Posture optimization in robot-assisted machining operations

This paper aims to provide a robot performance index to evaluate the effectiveness of the actuator torque and joint rates in producing a prescribed robot gesture during a machining operation. Most performance indices proposed in the literature are only posture-dependent; however, to properly evaluate the goodness of the force transmission when the robot performs a task, the index should be also task-dependent. The index proposed here, of the kinetostatic type, targets applications that call for optimizing the posture of a redundant robot. In this light, dynamic effects are not relevant to this study. The concept is formulated rigorously for the architecture most commonly found in industrial robots of the serial type, i.e., composed of six revolute joints.

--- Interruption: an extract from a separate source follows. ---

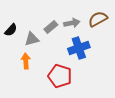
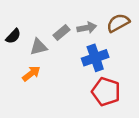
orange arrow: (26, 61) -> (31, 73), turned 56
red pentagon: (60, 76) -> (106, 92), moved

Furthermore, a simplified version of the same index is obtained for robots of the decoupled type, while neglecting the end-effector angular velocity and the torque applied by the cutting force. Finally, the simplified index is used to optimize the posture of a six-revolute robot while performing a five-axis machining task, thus ending up with a redundant robot for the given task.

► The postures of a redundant six-revolute industrial serial robot were optimized for the robot transmission ratio (RTR).
► A general definition of the RTR for n-dof serial robots is presented which is dimensionless.
► The RTR is defined in the joint space and is not only posture-dependent but also task-dependent.
► The RTR is formulated rigorously for a general serial robot by means of screw theory and simplified for decoupled robots.
► The RTR is maximized for a redundant robot over a five-axis task using a gradient map.